Bereits am 18. April 1825 machte das Tier auf dem schwierigen Transport nach Wieck bei Greifswald in Stralsund Zwischenstopp und wurde „zur Befriedung der Wißbegier des Publikums“ zur Schau gestellt. In Greifswald untersuchte und skelettierte man den Kadaver. Die schwer zu entfettenden riesigen Knochen füllten mehrere Tonnen in den beengten Fluren des Anatomischen Instituts. Nachdem das Skelett endlich entfettet war, konnte es zusammengesetzt und ausgestellt werden. Ende des 19. Jahrhunderts kam das Skelett in das Zoologische Institut und Museum der Universität Greifswald. Es tropfte dann dem Direktor Jahre lang auf den Schreibtisch. Eine vollständige Entfettung der Knochen war damals nicht möglich. So berichtete es Gerhard Schulze, Diplombiologe und ehemaliger stellvertretender Direktor des MEERESMUSEUMs.
1968 wurde das Skelett schließlich dem MEERESMUSEUM übergeben, professionell überarbeitet, vollständig entfettet und neu montiert. Seit 1974 hängt es im Chor der Katharinenhalle. Vier Jahre später konnten drei weitere Präparate des Wals, darunter der Penis, vom MEERESMUSEUM übernommen werden. Sie wurden zusammen mit dem Skelett und Erklärungen zur Strandung des Wals ausgestellt.
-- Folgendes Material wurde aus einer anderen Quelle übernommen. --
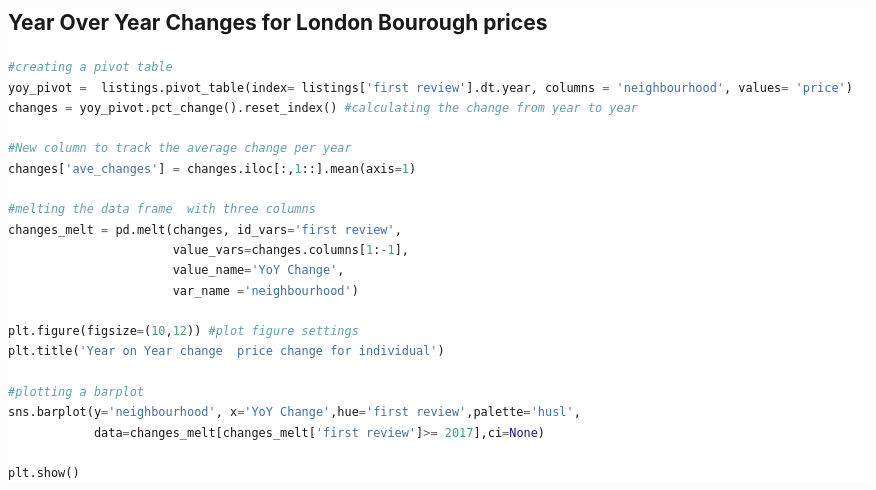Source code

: 
## Year Over Year Changes for London Bourough prices


```python
#creating a pivot table
yoy_pivot =  listings.pivot_table(index= listings['first review'].dt.year, columns = 'neighbourhood', values= 'price')
changes = yoy_pivot.pct_change().reset_index() #calculating the change from year to year

#New column to track the average change per year
changes['ave_changes'] = changes.iloc[:,1::].mean(axis=1)

#melting the data frame  with three columns 
changes_melt = pd.melt(changes, id_vars='first review',
                       value_vars=changes.columns[1:-1],
                       value_name='YoY Change',
                       var_name ='neighbourhood')

plt.figure(figsize=(10,12)) #plot figure settings
plt.title('Year on Year change  price change for individual')

#plotting a barplot
sns.barplot(y='neighbourhood', x='YoY Change',hue='first review',palette='husl', 
            data=changes_melt[changes_melt['first review']>= 2017],ci=None)

plt.show()
```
Im Jahr 2011 wurde das größte biologische Ausstellungsobjekt des MEERESMUSEUMs nochmals umfassend restauriert, erhielt eine neue Aufhängung und anatomische Korrekturen. Die Modernisierung des MEERESMUSEUMs ab dem Jahr 2020 überdauerte das Skelett gut verpackt als eines von wenigen Exponaten an Ort und Stelle.
Die Historie dieses besonderen Sammlungsobjekts zeigt, dass wissenschaftliche Erkenntnisse und museale Vermittlungstechniken sich ständig weiterentwickeln. Ergänzt um so manche Anekdote, ist die Geschichte des vor 200 Jahren gestrandeten Finnwals wohl noch lange nicht auserzählt. Es heißt sogar, an diesen Exponaten nahm die deutsche Walforschung ihren Anfang.